LA CROSSE, Wis. (WKBT) – On Friday night community members and supporters of Black Lives Matter gathered for a candlelight vigil at La Crosse City Hall to remember and honor people of color who died at the hands of police.

Candles were placed on the ground, forming the words ‘Say Their Names,’ and photos of George Floyd, Breonna Taylor, Elijah McClain, and others filled poster boards.

People brought peace offerings and held candles.

Some stood on the stairs of City Hall, talking about the victims and sharing their stories, while others stood quietly and listened.

One of the organizers says she wants people to see past the misconceptions of the Black Live Matter movement.
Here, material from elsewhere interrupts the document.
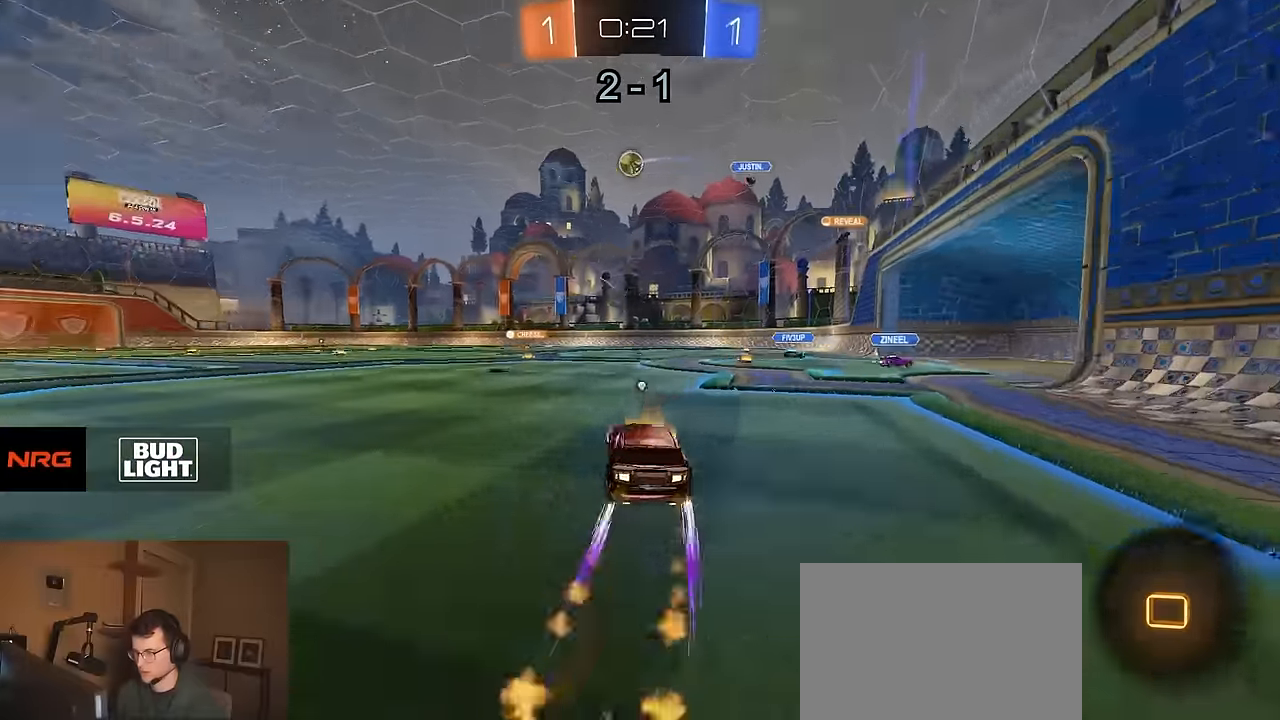
{"buttons": ["R2"], "left_stick": "center", "right_stick": "center", "events": [[67, "TRIANGLE", "up"], [100, "left_stick", "center"], [250, "R1", "up"]]}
“A lot of people think the Black Lives Matter movement is just burning down buildings and cussing out police officers and assaulting people, but that’s really not what it is. At the end of the day, we’re here to fight for the people who have lost their lives, and to fight for all people of color and their rights,” Brianna Washington said. “I just want people to realize it’s not what the media portrays. They like to portray all the violence and show all the destruction but they don’t want to show the peaceful protest, the people gathering, making donations, making meals,” she added.
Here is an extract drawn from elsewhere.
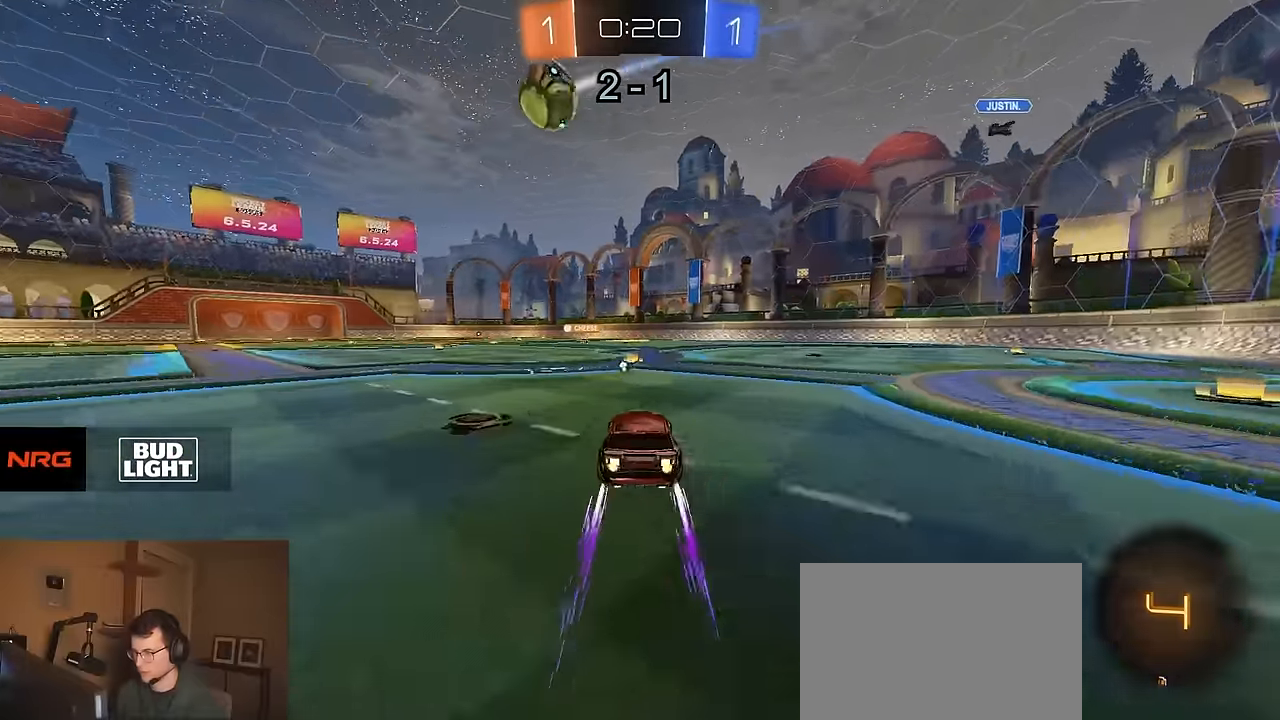
{"buttons": ["TRIANGLE", "R1", "R2"], "left_stick": "left", "right_stick": "center", "events": [[217, "left_stick", "left"], [433, "R1", "down"], [483, "TRIANGLE", "down"]]}
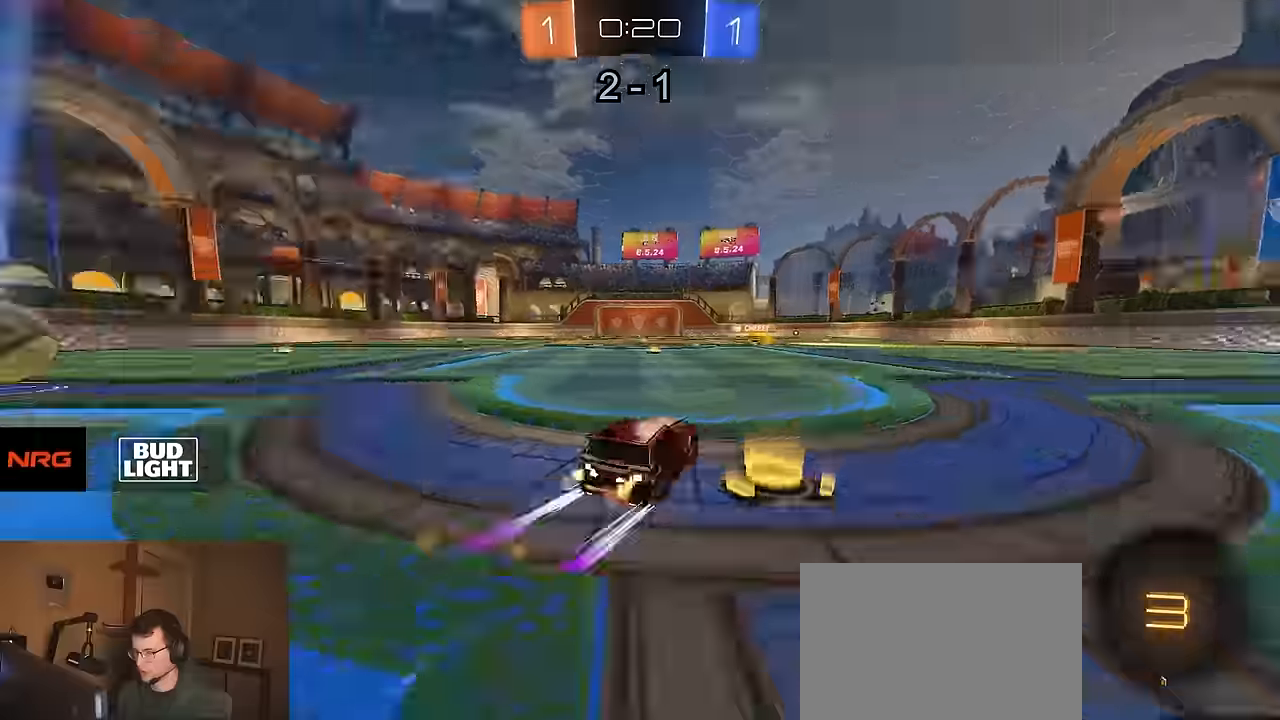
{"buttons": ["R2"], "left_stick": "left", "right_stick": "center", "events": [[100, "TRIANGLE", "up"], [134, "left_stick", "center"], [150, "R1", "up"], [234, "left_stick", "left"], [350, "left_stick", "center"], [434, "left_stick", "left"]]}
Brianna Washington is the co-president of Black Student Leaders.

As high schoolers, organizing events like these are not easy, but Washington said she’s willing to take on the challenges because of the difference it makes in our community.

“We have minimum wage jobs, we’re going out buying all the materials we need, making [social media] posts. It is very stressful, but we know we’re creating change and we know we’re making an impact. It may seem small but the more we continue, the more we fight, it creates a larger and larger impact.”

Washington said she really appreciates the outside help she and other organizers have received.

This is the last gathering Black Student Leaders is holding this year because it’s getting colder out and the pandemic is keeping them from holding indoor events.

But Washington said that doesn’t mean they’re done fighting, and shared this message:

“We’re going to continue to do what we’re doing because human rights is not a debate. Everybody deserves the same treatment. If you cannot understand that, then maybe you need to educate yourself a little more and look deeper into why you feel the way you do.”